---- TEXT PROVIDED

If the block size is not the same between quants then it's not okay. 32-bit -> 8-bit (block_size=1024) -> 32-bit -> 8-bit (block_size=32) -> 32-bit. The highlighted 32-bits are not the same with the given algorithm. Although it seems slightly better than the deviation between the first and second 32-bit arrays.
So this suggests again that no it wouldn't be exactly the same. My intuition was only partly right.
Output example from the C code:
TEST 1
1024 random -5..5 uniform block from 32-bit -> 8-bit -> 32-bit
Largest deviation: 0.019615 Average deviation 0.009665
1024 random -5..5 uniform block from 32-bit -> 8-bit -> 32-bit -> 8-bit -> 32-bit
Largest deviation: 0.000000 Average deviation 0.000000
TEST 2
1024 random -5..5 uniform block from 32-bit -> 8-bit -> 32-bit -> 8-bit -> 32-bit, but 1024 block size -> 32 block size
Largest deviation: 0.019198 Average deviation 0.007479
I think some models were leaked even in 4-bit, mistral-medium I think, and they were converted back to FP16 and quantized differently, and they all work fine. Looks like the quantization is not losing much information if at all, and it really doesn't matter so much in the big picture. There are attempts to quantize up to 1.58 bit (-1,0,1) with moderate success.

--------
---- LISTED RECORDS

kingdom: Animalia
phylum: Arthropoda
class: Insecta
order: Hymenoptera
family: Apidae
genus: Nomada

--------

> _DIRECTIONS FOR THIS TASK_
Extend the discussion above about requantizing between 32-bit and 8-bit, starting after its last sentence.

> _THE RESULT_
Obviously working with 8-bit is preferably if we are talking about using CPU to quantize to Q2-Q3, the loading time and conversion time is measured in hours, and renting 8xA100 is about 15$/h, but in general I would value developer's time much more.
GGUF 2 bit version done by anyone resourceful?
I'm not really resourceful (will take 1-2 weeks maybe), but I am working on all quants, and imatrix quants, if possible.
https://huggingface.co/mradermacher/grok-1-test-GGUF
(the repo will be renamed once tested - whats there is completely untested). Also, there is https://huggingface.co/Arki05/Grok-1-GGUF, from the guy who wrote the actual code for all of this in llama.cpp.